■ Liste des consignes:
• a. Recopiez mot pour mot le passage de l'extrait sur le Wifi Outdoor qui commence par « Enquête. Le Wifi » et se poursuit jusqu'à « détenteur d’une autorisation. ».
• b. D'après l'extrait sur le Wifi Outdoor, depuis quelle année les autorités algériennes ont-elles annoncé le lancement de ce projet ?
• c. Rédigez la suite de l'extrait sur le Wifi Outdoor, en partant de sa dernière phrase.

■ Extrait de texte:
.....

Enquête. Le Wifi urbain « Outdoor », un projet ambitieux saboté magistralement par Houda Feraoun et sa clique

C’est un projet dont le lancement en grande pompe a été annoncé par les autorités algériennes depuis 2014. 6 ans plus tard, ce projet n’a toujours pas vu le jour. Et pourtant, il aurait pu démocratiser l’accès à Internet en Algérie tout en améliorant la qualité catastrophique du débit. Ce projet mort-né s’appelle le Wifi Outdoor. 

De quoi s’agit-il exactement ? le WiFi Outdoor est l’utilisation du WiFi pour l’accès à l’Internet en dehors des bâtiments (Outdoor). Il s’agit du WiFi utilisé dans les lieux publics : la rue, les universités, les aéroports, … etc. Le service WiFi Outdoor est fourni par un opérateur détenteur d’une autorisation.

.....

■ Jeu de données:
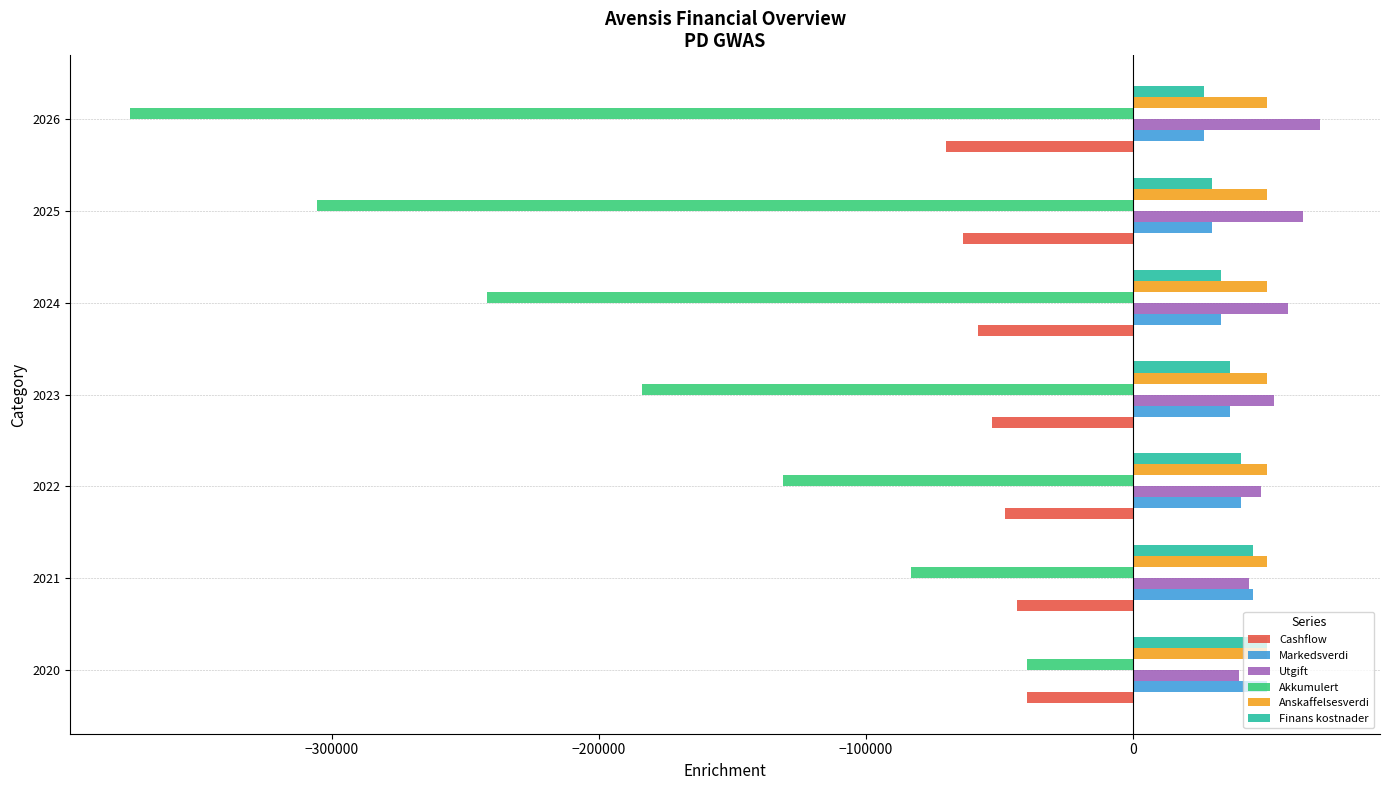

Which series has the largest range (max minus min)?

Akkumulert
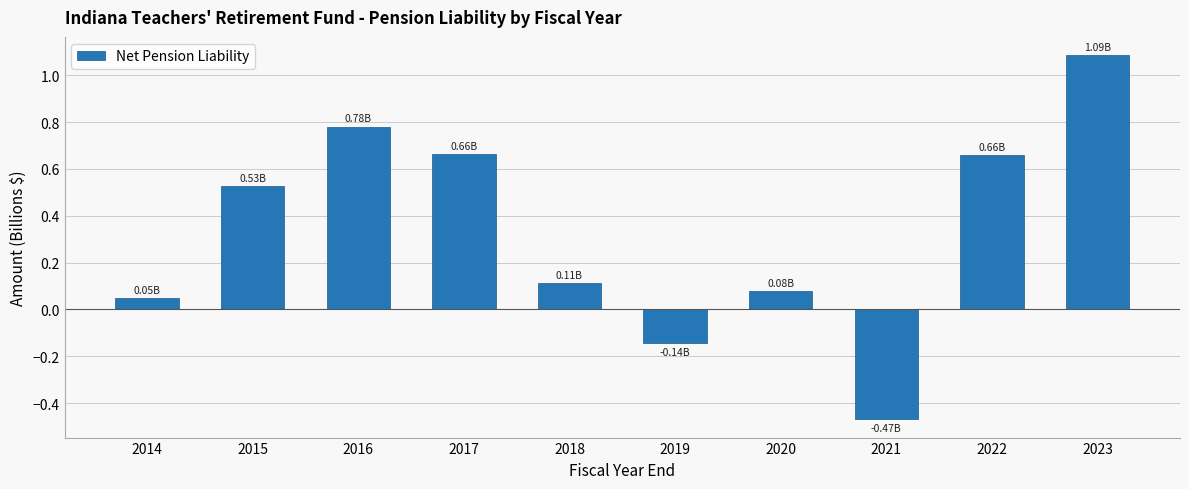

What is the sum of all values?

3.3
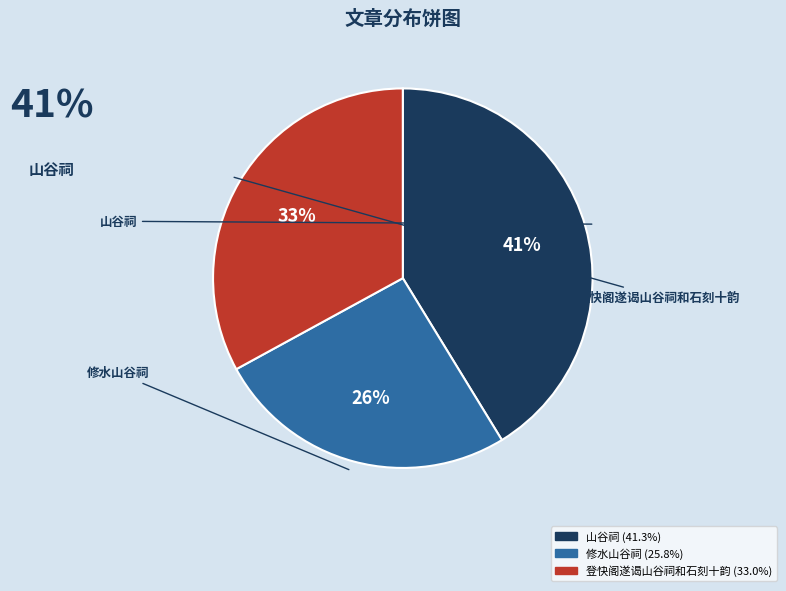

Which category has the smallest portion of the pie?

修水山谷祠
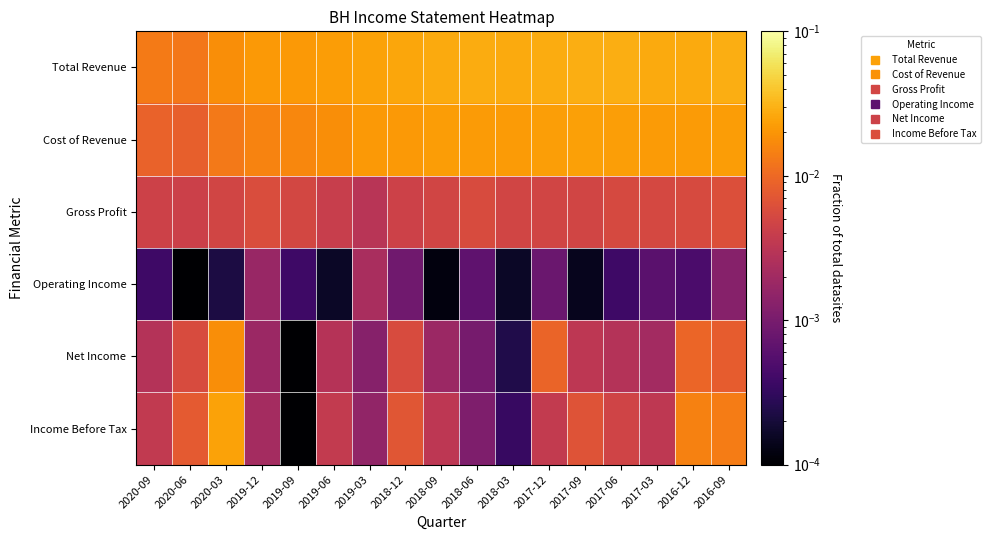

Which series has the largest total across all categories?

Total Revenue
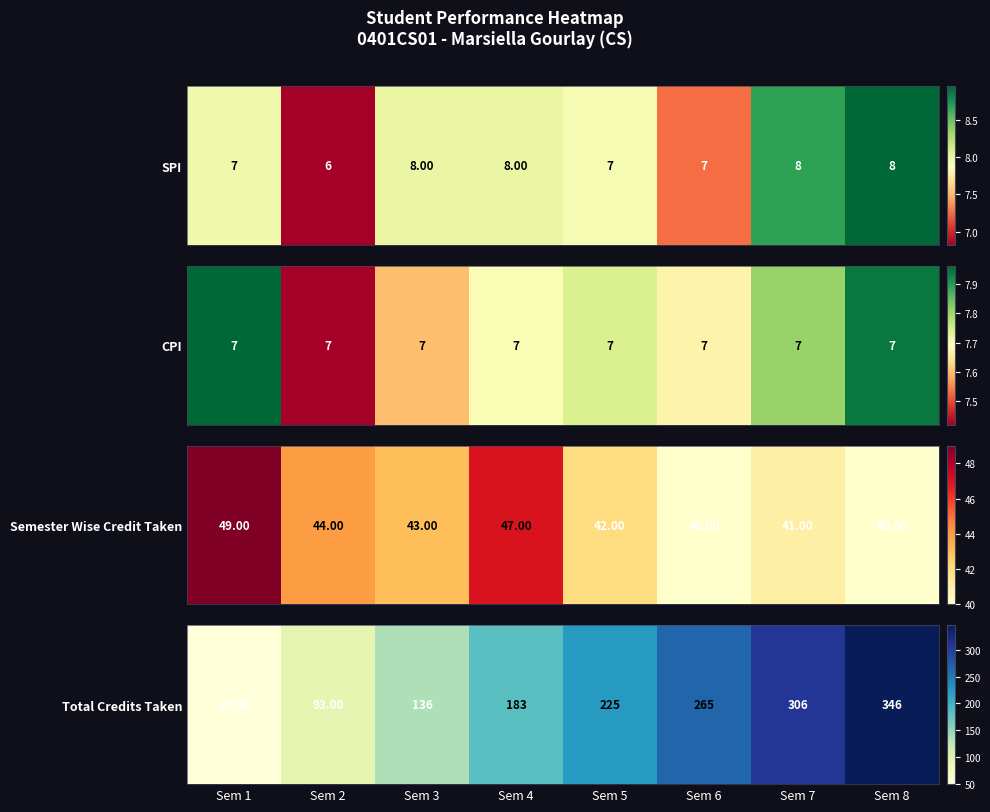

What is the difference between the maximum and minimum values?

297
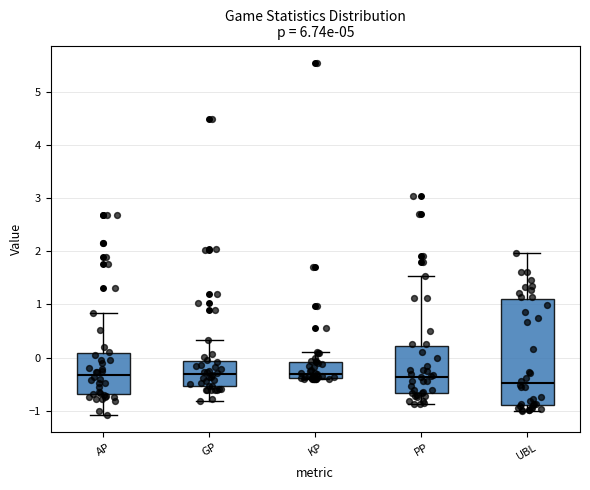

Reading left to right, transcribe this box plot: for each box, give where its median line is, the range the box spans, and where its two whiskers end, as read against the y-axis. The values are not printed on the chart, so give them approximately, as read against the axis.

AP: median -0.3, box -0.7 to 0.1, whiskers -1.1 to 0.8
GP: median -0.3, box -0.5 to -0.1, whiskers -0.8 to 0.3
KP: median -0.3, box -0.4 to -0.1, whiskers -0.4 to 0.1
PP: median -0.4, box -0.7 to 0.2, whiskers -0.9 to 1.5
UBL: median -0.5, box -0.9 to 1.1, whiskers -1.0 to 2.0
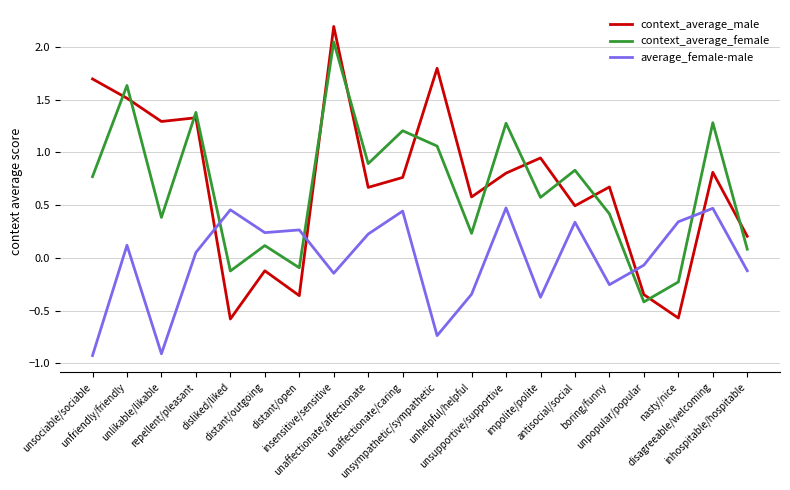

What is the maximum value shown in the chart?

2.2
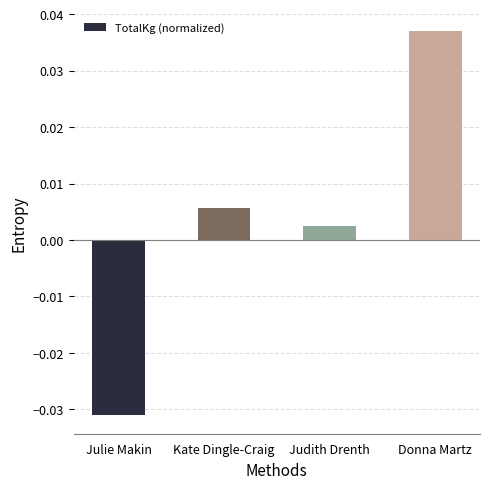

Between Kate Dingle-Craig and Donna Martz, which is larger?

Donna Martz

.....

■ Corrigé de l'exercice:
• a.
Enquête. Le Wifi urbain « Outdoor », un projet ambitieux saboté magistralement par Houda Feraoun et sa clique

C’est un projet dont le lancement en grande pompe a été annoncé par les autorités algériennes depuis 2014. 6 ans plus tard, ce projet n’a toujours pas vu le jour. Et pourtant, il aurait pu démocratiser l’accès à Internet en Algérie tout en améliorant la qualité catastrophique du débit. Ce projet mort-né s’appelle le Wifi Outdoor. 

De quoi s’agit-il exactement ? le WiFi Outdoor est l’utilisation du WiFi pour l’accès à l’Internet en dehors des bâtiments (Outdoor). Il s’agit du WiFi utilisé dans les lieux publics : la rue, les universités, les aéroports, … etc. Le service WiFi Outdoor est fourni par un opérateur détenteur d’une autorisation.

• b. Depuis 2014.

• c.
Pour son fonctionnement, le WiFi Outdoor requiert une bande de fréquence qui doit être administrée en Algérie par l’Agence Nationale des Fréquences (ANF) et gérée « commercialement » par l’Autorité de régulation de la poste et des télécommunications (ARPT) d’Algérie (ARPT) transformée depuis juillet 2018 en lAutorité de Régulation de la Poste et des Communications Electroniques (ARPCE). Le Wifi Outdoor nécessite également des équipements centraux appelés HotSpot positionnés dans différents lieux publics, permettant au Public d’accéder à ce réseau Wifi. Il lui faut aussi un opérateur fournissant le cœur du réseau, permettant de relier le HotSpot (ou l’opérateur WiFi Outdoor) au réseau d’accès à Internet (à l’opérateur fournissant la bande passante Internet). Enfin, le dernier maillon de cette chaîne est un opérateur fournissant la bande passante internet, permettant l’accès au réseau Internet (international).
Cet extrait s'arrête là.